The Company has entertained many other great persons, among them the four sons of King Henry IV, General Monck, Queen Anne, the four sons of Queen Victoria, and the four sons of King George V. In 1964 when Air Chief Marshal Sir Christopher Courtney was Master, the Company held a Swan Feast to celebrate the six hundredth anniversary of the granting of the first charter, thought to have been dated at 1364, at which The Duke and Duchess of Gloucester, Prince Bernhard of the Netherlands, the Princess Royal and Princess Alice, Countess of Athlone, were present.

Swan Feast

The Swan Feast takes place every year. Cooked like a turkey or a chicken, swans were a medieval delicacy -'stuffed with herbs and pork fat, sealed in a paste of flour and water and roasted for 2-3 hours until tender'. The annual Swan Feast held on the last Thursday of November maintains this tradition.

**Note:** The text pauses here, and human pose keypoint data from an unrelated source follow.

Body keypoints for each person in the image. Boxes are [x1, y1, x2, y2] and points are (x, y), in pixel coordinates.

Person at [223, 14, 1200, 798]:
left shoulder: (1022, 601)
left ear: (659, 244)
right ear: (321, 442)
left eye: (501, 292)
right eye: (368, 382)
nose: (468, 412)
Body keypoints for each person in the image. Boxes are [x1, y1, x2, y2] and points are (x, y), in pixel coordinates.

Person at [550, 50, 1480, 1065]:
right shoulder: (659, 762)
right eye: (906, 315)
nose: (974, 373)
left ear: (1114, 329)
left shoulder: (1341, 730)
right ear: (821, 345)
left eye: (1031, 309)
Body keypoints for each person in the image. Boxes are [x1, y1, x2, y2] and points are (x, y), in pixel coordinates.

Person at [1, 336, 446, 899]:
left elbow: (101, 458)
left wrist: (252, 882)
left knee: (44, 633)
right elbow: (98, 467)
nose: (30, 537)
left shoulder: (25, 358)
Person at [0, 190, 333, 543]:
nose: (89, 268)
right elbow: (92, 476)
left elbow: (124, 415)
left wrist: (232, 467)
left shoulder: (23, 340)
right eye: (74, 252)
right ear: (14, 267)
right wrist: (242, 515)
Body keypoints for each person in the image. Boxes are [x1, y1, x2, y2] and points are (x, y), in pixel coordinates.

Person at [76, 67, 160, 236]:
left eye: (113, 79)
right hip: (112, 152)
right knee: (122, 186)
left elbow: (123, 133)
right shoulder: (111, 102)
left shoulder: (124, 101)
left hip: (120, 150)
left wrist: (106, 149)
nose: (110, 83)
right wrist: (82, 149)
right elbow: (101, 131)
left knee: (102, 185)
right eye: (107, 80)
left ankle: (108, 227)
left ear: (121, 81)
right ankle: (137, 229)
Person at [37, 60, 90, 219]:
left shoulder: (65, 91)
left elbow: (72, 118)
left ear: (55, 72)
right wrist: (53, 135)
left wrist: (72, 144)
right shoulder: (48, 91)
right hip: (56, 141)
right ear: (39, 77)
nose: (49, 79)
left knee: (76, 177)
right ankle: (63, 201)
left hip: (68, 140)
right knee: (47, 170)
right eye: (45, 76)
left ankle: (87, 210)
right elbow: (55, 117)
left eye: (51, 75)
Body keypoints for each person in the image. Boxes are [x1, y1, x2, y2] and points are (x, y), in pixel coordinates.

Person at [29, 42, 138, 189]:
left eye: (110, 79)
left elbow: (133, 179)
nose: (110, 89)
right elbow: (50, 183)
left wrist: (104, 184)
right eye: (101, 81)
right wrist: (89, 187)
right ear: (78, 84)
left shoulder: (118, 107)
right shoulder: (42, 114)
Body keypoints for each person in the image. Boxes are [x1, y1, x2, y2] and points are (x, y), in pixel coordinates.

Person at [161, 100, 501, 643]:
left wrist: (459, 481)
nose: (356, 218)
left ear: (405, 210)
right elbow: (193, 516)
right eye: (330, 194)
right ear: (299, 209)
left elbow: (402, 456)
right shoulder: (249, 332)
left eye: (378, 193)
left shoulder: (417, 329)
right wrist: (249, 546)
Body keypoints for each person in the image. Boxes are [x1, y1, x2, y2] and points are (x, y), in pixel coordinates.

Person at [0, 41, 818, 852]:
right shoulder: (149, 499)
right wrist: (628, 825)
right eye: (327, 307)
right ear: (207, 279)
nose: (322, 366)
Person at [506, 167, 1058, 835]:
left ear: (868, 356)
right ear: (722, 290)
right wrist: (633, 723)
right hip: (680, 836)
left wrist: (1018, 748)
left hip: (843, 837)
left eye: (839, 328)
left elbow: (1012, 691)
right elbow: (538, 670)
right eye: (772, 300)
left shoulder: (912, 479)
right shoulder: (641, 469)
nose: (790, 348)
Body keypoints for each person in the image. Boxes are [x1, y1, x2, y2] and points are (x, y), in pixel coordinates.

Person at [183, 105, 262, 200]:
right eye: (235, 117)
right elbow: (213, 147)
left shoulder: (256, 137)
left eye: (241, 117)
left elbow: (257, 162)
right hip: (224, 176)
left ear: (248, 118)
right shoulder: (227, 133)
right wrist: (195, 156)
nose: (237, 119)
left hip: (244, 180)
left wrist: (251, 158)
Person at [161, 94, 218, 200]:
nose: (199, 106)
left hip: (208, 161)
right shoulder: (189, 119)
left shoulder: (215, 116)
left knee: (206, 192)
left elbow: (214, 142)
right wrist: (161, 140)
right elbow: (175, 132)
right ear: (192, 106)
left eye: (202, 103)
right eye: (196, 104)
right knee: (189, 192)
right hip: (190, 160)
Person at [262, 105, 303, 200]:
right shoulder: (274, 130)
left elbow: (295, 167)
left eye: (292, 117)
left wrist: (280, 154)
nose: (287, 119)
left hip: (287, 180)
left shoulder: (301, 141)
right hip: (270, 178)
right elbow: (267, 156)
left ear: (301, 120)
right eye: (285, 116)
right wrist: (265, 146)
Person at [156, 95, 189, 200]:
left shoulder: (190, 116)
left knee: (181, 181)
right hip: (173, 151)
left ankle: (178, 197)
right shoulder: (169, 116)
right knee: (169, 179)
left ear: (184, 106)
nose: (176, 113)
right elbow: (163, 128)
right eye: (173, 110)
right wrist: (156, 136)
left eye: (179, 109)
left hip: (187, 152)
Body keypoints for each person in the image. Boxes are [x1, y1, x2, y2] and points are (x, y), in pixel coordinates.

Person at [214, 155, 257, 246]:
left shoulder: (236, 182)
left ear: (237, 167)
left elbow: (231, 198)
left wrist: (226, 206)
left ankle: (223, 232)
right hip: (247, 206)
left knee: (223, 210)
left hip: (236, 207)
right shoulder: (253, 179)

However, swan as a culinary delight has not lived up to its medieval reputation - the muscly legs and wings are very tough meat and the birds are no longer eaten.

The different elements of the Vintners' Company Coat of Arms are described below.


Depicted here are three tuns, or large barrels, that were used for transporting wine.


The crest is supported on either side by swans. The Vintners, the Crown and the Dyers are the only legal owners of swans on the Thames. There are sometimes two nicks in the swans’ beaks – the Vintners’ mark of ownership. Around the necks hang bunches of grapes.


A medieval ship called a caravel symbolising the Vintners’ connection with the wine producing area in France Gascony.

Gold Cart-wheel on sail

The gold cart-wheel on the main sail is a fifteenth century emblem for St Martin.


"Wine gladdens the heart”. The motto was registered in 1822.